The problem: Working from the entries that follow, transcribe exactly and only the lines from the one with "pen holder: present" through the last, pictures excluded.

○ ○ ○ ○ ○

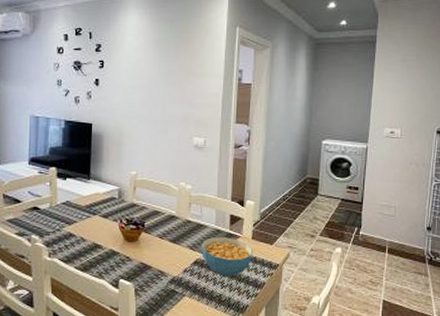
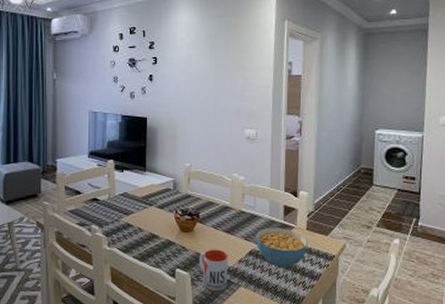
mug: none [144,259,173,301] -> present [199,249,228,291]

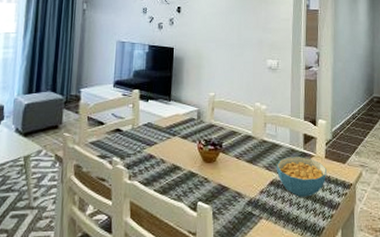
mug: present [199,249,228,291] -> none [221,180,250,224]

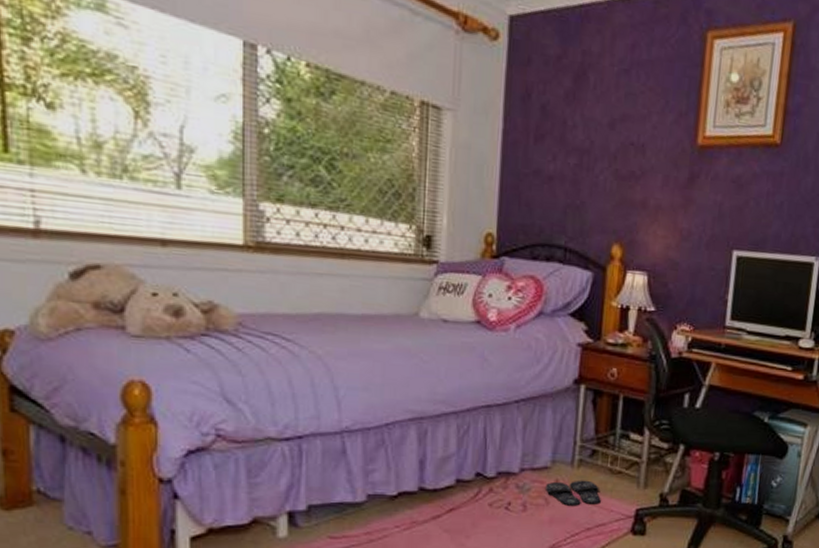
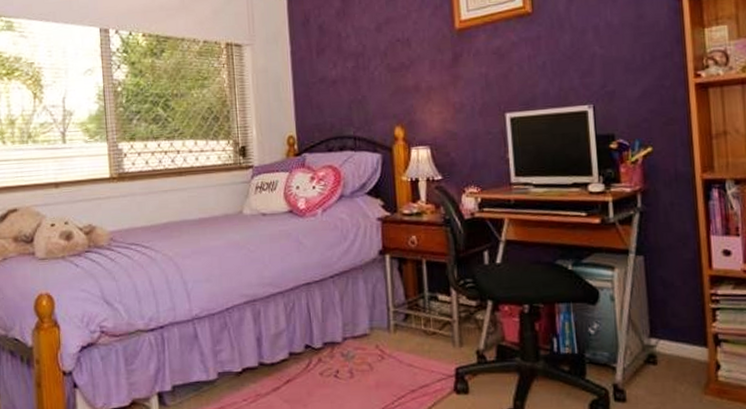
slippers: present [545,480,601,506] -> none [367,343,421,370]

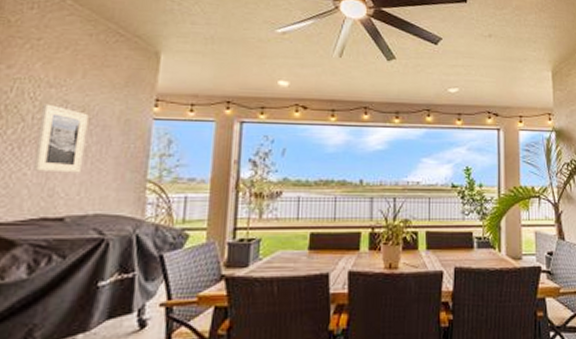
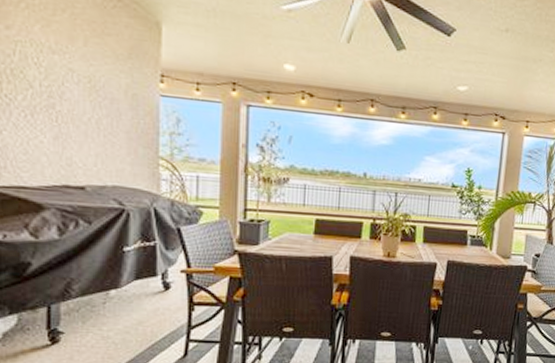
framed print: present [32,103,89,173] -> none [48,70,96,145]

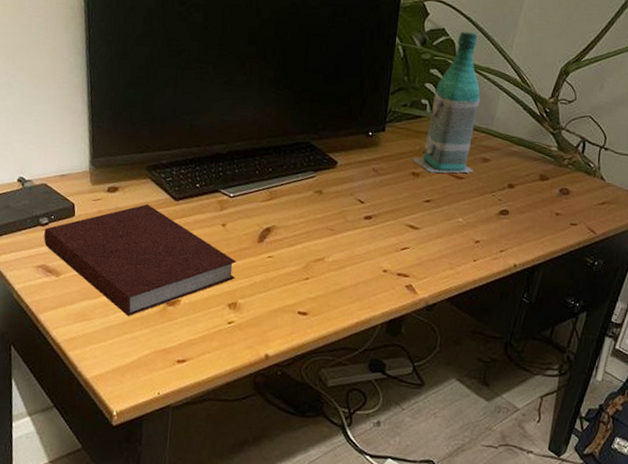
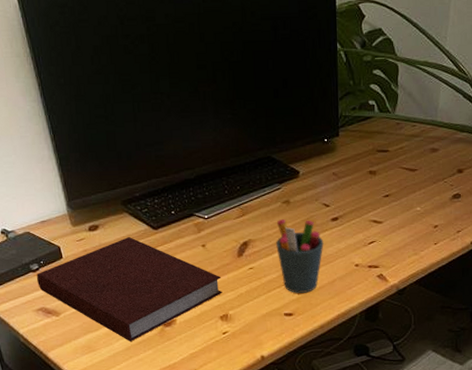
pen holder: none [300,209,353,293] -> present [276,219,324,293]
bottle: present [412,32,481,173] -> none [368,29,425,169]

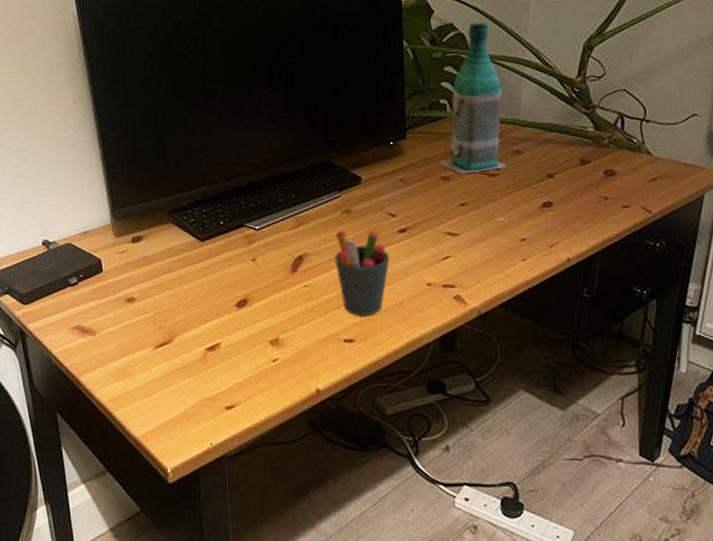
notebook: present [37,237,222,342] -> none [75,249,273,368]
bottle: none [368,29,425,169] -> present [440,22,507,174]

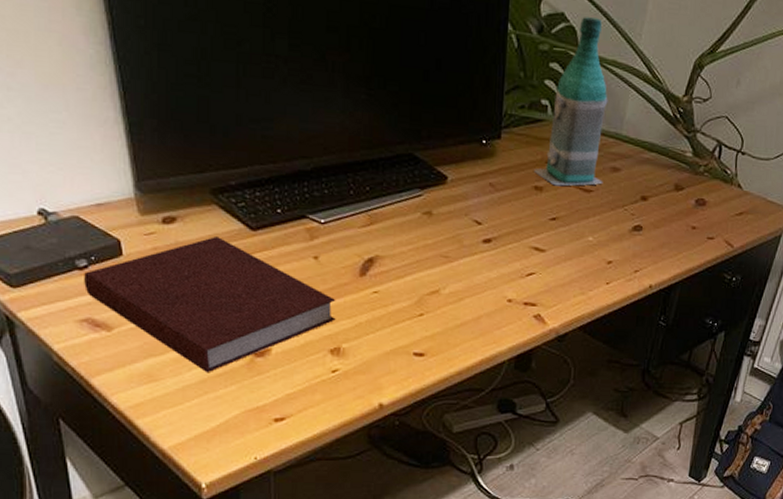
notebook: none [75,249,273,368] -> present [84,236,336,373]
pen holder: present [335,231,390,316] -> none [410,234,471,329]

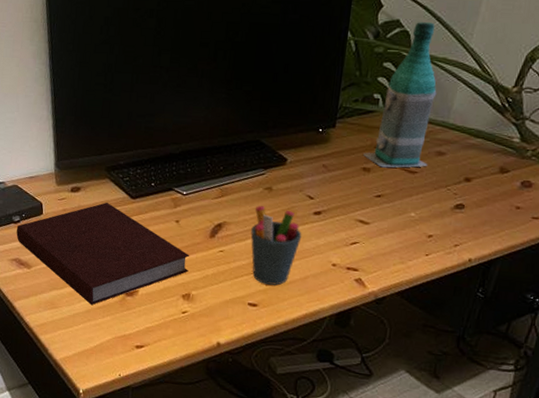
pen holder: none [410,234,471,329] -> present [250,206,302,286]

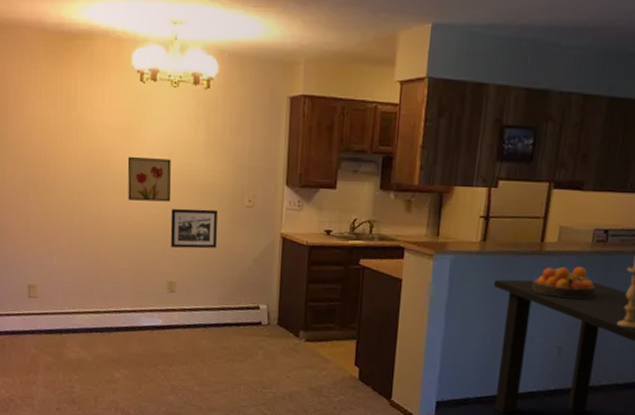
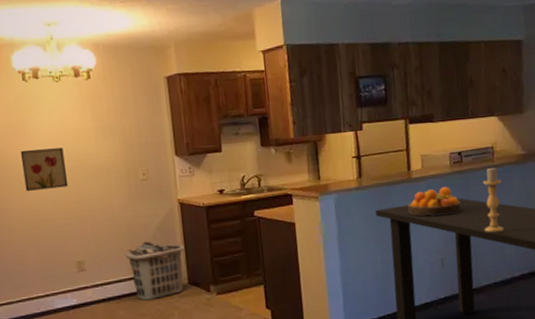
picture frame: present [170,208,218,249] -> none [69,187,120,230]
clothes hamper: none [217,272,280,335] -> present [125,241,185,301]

○ ○ ○ ○ ○

Result of this task:
pen holder: present [335,231,390,316] -> none [410,234,471,329]

pen holder: none [410,234,471,329] -> present [250,206,302,286]

picture frame: present [170,208,218,249] -> none [69,187,120,230]
clothes hamper: none [217,272,280,335] -> present [125,241,185,301]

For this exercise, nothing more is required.